(written on Dec. 3, 2007)
They say the pathway to hell is paved with good intentions; I imagine there are a few larger-than-cobble stones marked “write more in my journal”…
I’m married now. I’m married now! It’s been a long road to get to that point, and yet we’re already reaching our third “monthiversary.” I’ve looked through our wedding album more than a dozen times already since we got it, reliving the memories of the day. But I’ll do justice to that in another post, with pictures.
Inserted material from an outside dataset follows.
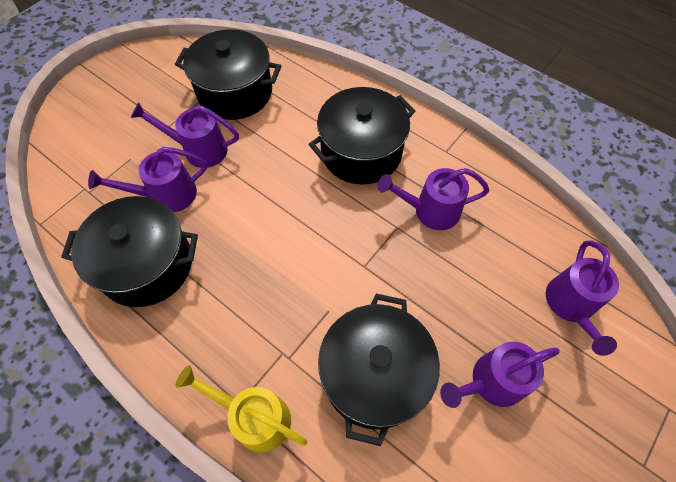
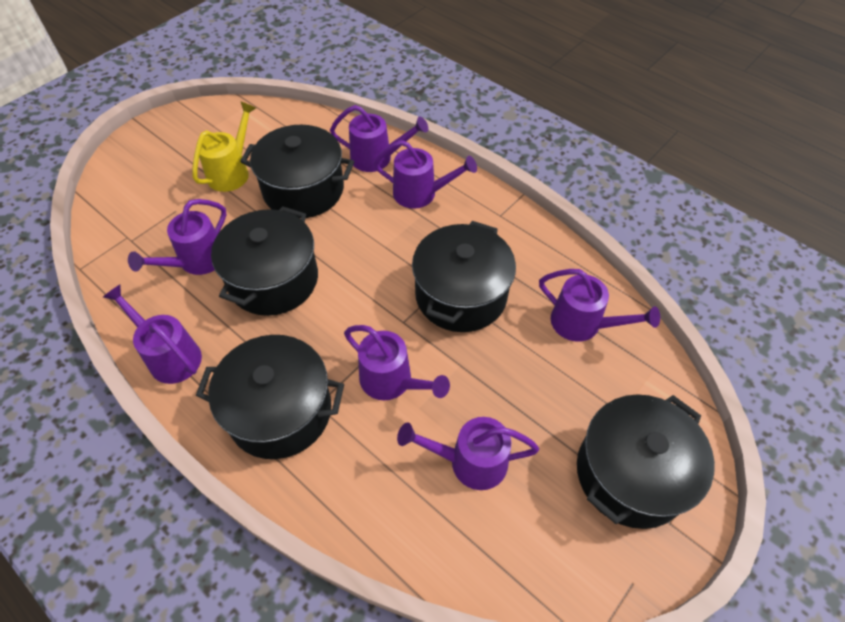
black pot: [61,196,198,307] [175,29,281,120] [309,87,415,185] [318,294,440,446] = 4 -> [196,335,344,459] [211,206,318,316] [240,125,354,218] [412,221,516,332] [577,394,715,529] = 5
purple watering can: [88,147,207,212] [131,102,239,168] [378,168,490,230] [440,342,560,408] [546,240,619,356] = 5 -> [103,285,202,384] [128,199,227,275] [330,105,428,172] [344,325,450,400] [374,140,477,209] [397,417,539,490] [539,269,660,342] = 7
It’s December now, which means I’m officially (read: according to my husband) allowed to listen to Christmas music. We’ve had our decorations up for a week now already, mostly because I insisted that a snowy Monday night was better than actually waiting until December. What could be more appropriate? Putting up the tree together, listening to Handel’s Messiah playing from the laptop, me smearing those dreaded sparkles all over Chris, to his dismay… the stuff memories are made of.
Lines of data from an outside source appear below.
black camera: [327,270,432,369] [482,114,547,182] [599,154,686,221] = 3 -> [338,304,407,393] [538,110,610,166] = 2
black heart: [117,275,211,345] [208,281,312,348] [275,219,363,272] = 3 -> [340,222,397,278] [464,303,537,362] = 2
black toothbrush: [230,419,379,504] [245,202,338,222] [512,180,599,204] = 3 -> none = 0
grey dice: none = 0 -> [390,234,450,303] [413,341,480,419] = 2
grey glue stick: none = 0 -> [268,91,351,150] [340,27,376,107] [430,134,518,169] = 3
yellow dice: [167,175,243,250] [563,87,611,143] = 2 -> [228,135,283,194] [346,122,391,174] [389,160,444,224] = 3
I also started a new job, just after we returned from our honeymoon in Mexico. I’m a marketing assistant for the largest Christian book distributor in Canada. For the past 2 months I’ve been training under the woman I was going to replace, and she left a week ago on maternity leave, so I’ve been filling her shoes since then. It’s a challenge, but I’m still in the “gimme all you got” mode, so I’m enjoying the variety of projects I have to work on. And the people I work with are amazing. This is the second workplace I’ve been in where I’m surrounded by other Christians, and it’s such a great experience for me to learn about these people and how they live their faith in their work. We all truly believe in our work and our company because of the common bond we have. It sounds trite when I put it down in words; I can’t seem to find the right way to say it.
We attended the Living Worship: Christmas Edition on Saturday night. I have to admit that my motivation was divided; I love Christmas music, but I was also pretty gleeful at the thought of holding my “nephew”, Jakob. Kev and Sar had a beautiful baby boy about 6 weeks ago, and since they’re both in the worship team, I was asked to take care of J for the evening. I can’t think of many things more amazing than holding a little baby in your arms, watching him sleep. I’m 22, almost 23 now, so that’s 22 Christmases I’ve had. I think this year I will look at it with new eyes – listening to the story of God coming to earth as a little baby seems so much more real when you’re holding one in your arms. That a child as small as little Jakob became my Saviour and grew up and died for me… more than once that evening I found myself unable to sing as I held back tears of awe and thankfulness.
2 Comments:
Jo! good to see you blogging again! Looking forward to seeing you TONIGHT!
<3
Keep writing Jo... I LOVE reading your thoughts.